Wednesday, August 30, 2006

Swedish Real Wage Gains Weak

One reason why most people was surprised by the very strong second quarter GDP growth report for Sweden and in some cases even expressed disbelief about the accuracy of the number was that it was inconsistent with other reports showing only weak employment growth and weak real wage increases.

That could be the case, but it does not necessarily have to imply that, as it is possible for the discrepancy to be the result of a rising share of national income going to corporate profits or capital consumption or that it is the real wage/employment numbers which are too low.

Assuming however that the data is correct, we saw now again how weak real wages is increasing in Sweden.
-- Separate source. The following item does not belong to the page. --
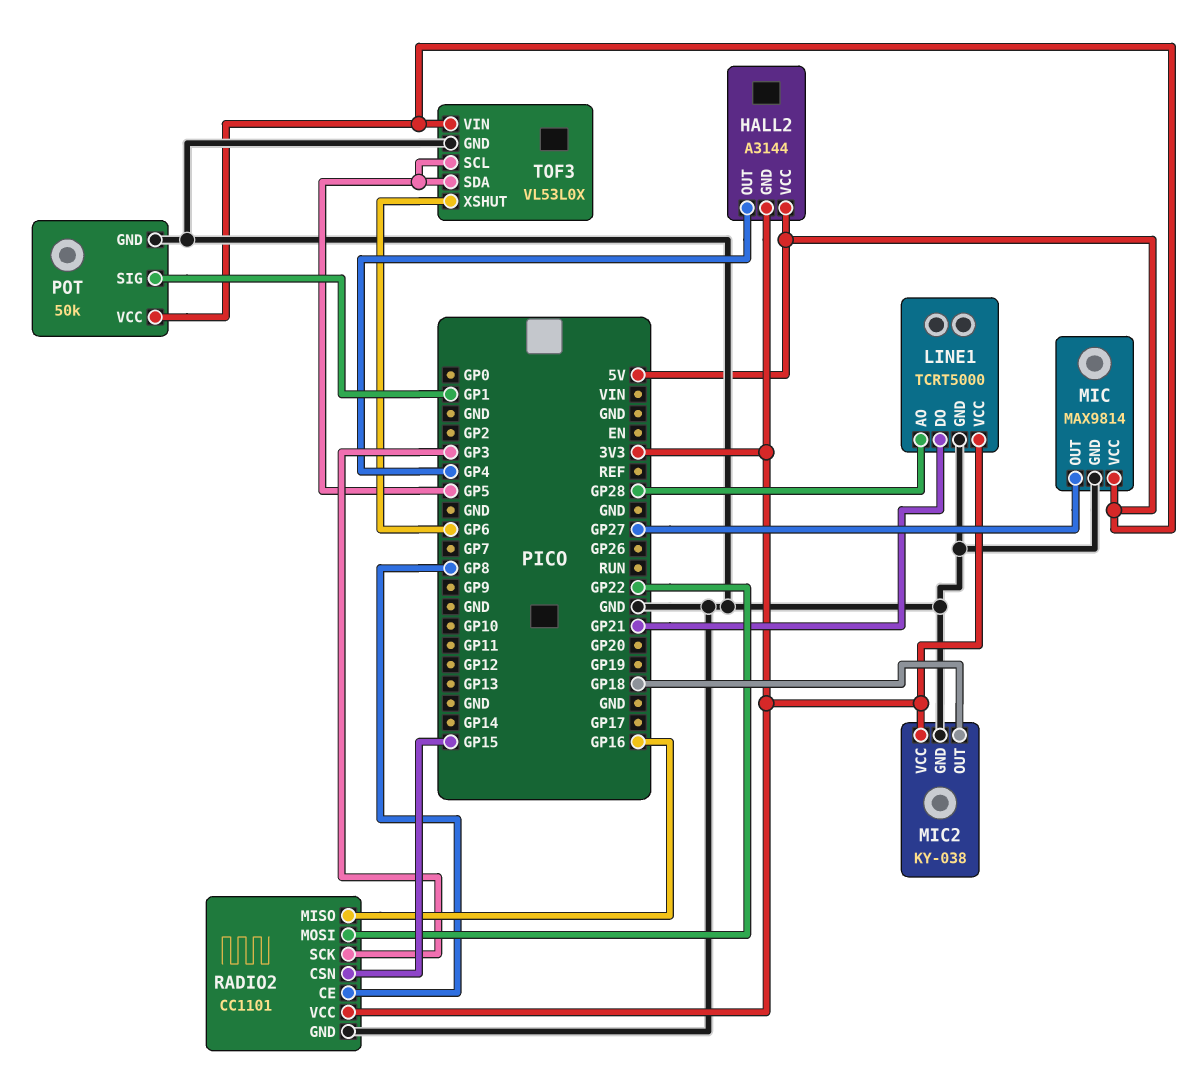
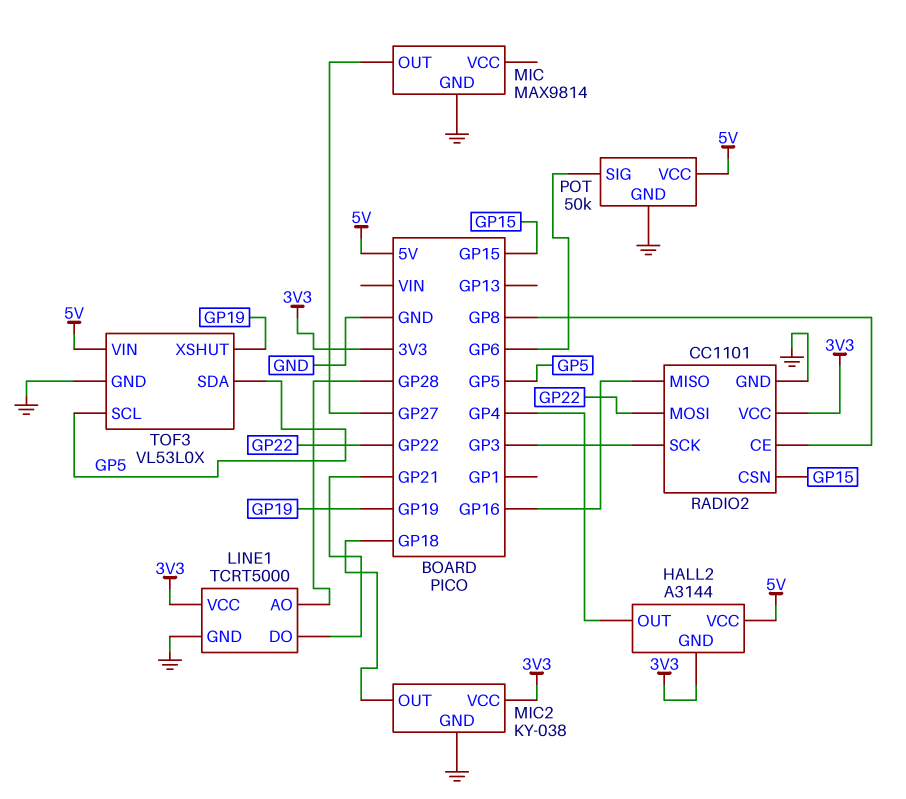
MIC pin VCC: 5V -> none
POT pin SIG: GP1 -> GP6
TOF3 pin XSHUT: GP6 -> GP19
For "blue collar" workers in the private sector, nominal wages increased a mere 2.8%, whereas pay for "white collar" workers were 3.1%. Pay in the government sector increased even less at about 2.5%. If you deflate this with the 1.9% increase in the harmonized consumer price index, this means that real earnings rose just 1.2% for "white collar" workers, 0.9% for "blue collar" workers and 0.6% for government sector workers.

Compare this with Estonia, where nominal hourly wages increased a full 17%. Even after deflating for Estonia's 4.4% inflation rate, this still leaves a real wage gain of more than 12%!

Thus, using a standard which "the worker's party" should like, real wage gains, free market Estonia have been far, far more successful than social democratic Sweden.